This is not an idea peculiar to me. This is why we have the Academy Awards and the Baseball Hall of Fame. The most common complaint about the Hall is that it has opened its doors to those that aren’t exceptional. There’s a tendency to want to declare those that we like as great even when they are just very good, we don’t want to damn with faint praise. Then the bar for entry into the pantheon keeps getting lower. If Tony Perez is in the Hall how come Harold Baines isn’t. Then Harold got in and the bar dropped even lower. When we spotlight the ordinary it becomes harder to perceive the great ones in the crowd. It’s why I’m careful about who I call special. When I say South for Winter is special, it’s a high honor. Here’s a tip, never ask me if you’re special. It puts me on the spot. I want to be honest and I don’t want to hurt anyone’s feelings. Everyone should also be clear that what’s special to me is not necessarily special to you, and visa versa. It’s not purely objective, but it’s not purely subjective either. Like most things in life it’s a mix and it’s hard to draw the line.

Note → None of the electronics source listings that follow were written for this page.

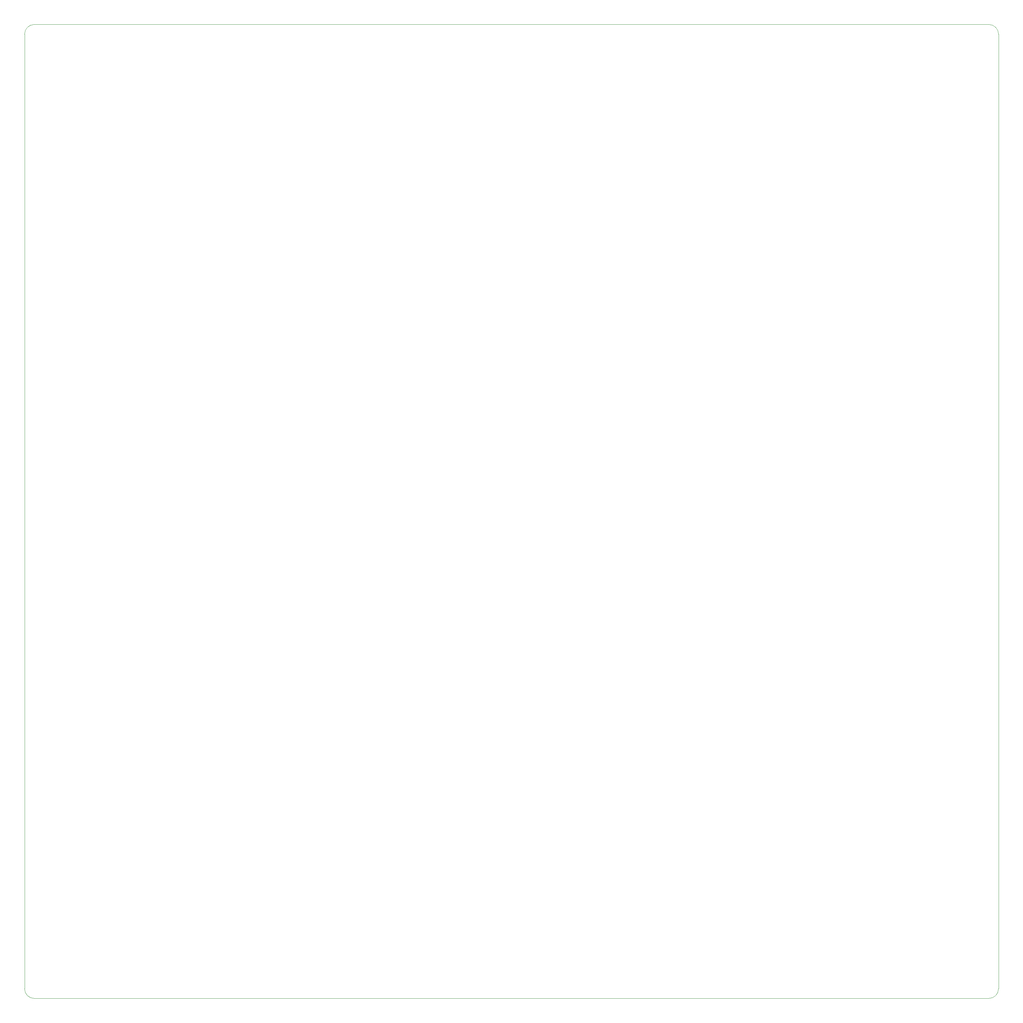
<source format=gbr>
G04 #@! TF.GenerationSoftware,KiCad,Pcbnew,5.1.2-f72e74a~84~ubuntu16.04.1*
G04 #@! TF.CreationDate,2019-10-21T15:23:02-07:00*
G04 #@! TF.ProjectId,dual_led_array,6475616c-5f6c-4656-945f-61727261792e,rev?*
G04 #@! TF.SameCoordinates,Original*
G04 #@! TF.FileFunction,Profile,NP*
%FSLAX46Y46*%
G04 Gerber Fmt 4.6, Leading zero omitted, Abs format (unit mm)*
G04 Created by KiCad (PCBNEW 5.1.2-f72e74a~84~ubuntu16.04.1) date 2019-10-21 15:23:02*
%MOMM*%
%LPD*%
G04 APERTURE LIST*
%ADD10C,0.101600*%
G04 APERTURE END LIST*
D10*
X50800000Y-302260000D02*
X50800000Y-53340000D01*
X302260000Y-304800000D02*
X53340000Y-304800000D01*
X304800000Y-53340000D02*
X304800000Y-302260000D01*
X53340000Y-50800000D02*
X302260000Y-50800000D01*
X53340000Y-304800000D02*
G75*
G02X50800000Y-302260000I0J2540000D01*
G01*
X304800000Y-302260000D02*
G75*
G02X302260000Y-304800000I-2540000J0D01*
G01*
X302260000Y-50800000D02*
G75*
G02X304800000Y-53340000I0J-2540000D01*
G01*
X50800000Y-53340000D02*
G75*
G02X53340000Y-50800000I2540000J0D01*
G01*
M02*

</source>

I used to take a count as I walked in the streets of how many attractive women I saw and more importantly, how many I considered exceptionally beautiful. The purpose of this was not to figure out what fraction of women were exceptionally beautiful, but to figure out where I draw the line between good and great. It turned out that I consider the top seventh of those that I already consider beautiful, to be exceptionally beautiful. The advantage of doing that was I was doing it on the fly, it was about my gut feeling. I could try the same with baseball players, but I’ve thought about all of them too much in advance. Babe Ruth is special. Al Simmons was great but not special. Jacob DeGrom is special, Aaron Nola is great but in a different class.

I go to NERFA and see hear scores, perhaps hundreds of acts. I leave finding maybe four special. My opinion can change. At first Jean Rohe was a discovery but second tier. She is now at the top of my pantheon? Did she evolve? Did I? The answer is yes. None of this is set in stone. People change. There are hundreds of musicians that I love, far fewer are in my pantheon. There are even fewer that I’m not sure of.

The same goes with people. I have 1775 Facebook friends. They are not all special. They aren’t even all friends. But there are some whose posts make me immediately feel good. Not many but not none. Enough that when I see one it makes my day better. Some of these are close friends. Some aren’t. There are people that for one reason or other I never got close to but that I’d love to. They shine with the inner light. Don’t you dare ask me if you are one of them. If you were asking would make you no longer special. It’s like the Heisenberg Uncertainty Principle.

So, here’s to chocolate chips, friendly dogs, the planet Venus, Casablanca, peanut butter, bacon, and coffee. The things that give me a rush of endorphins. I’d much rather concentrate on them than evils of the world. I will think of the evils only to fight them. I will not judge the world by them. I get to live in the same universe as Mozart and I appreciate it.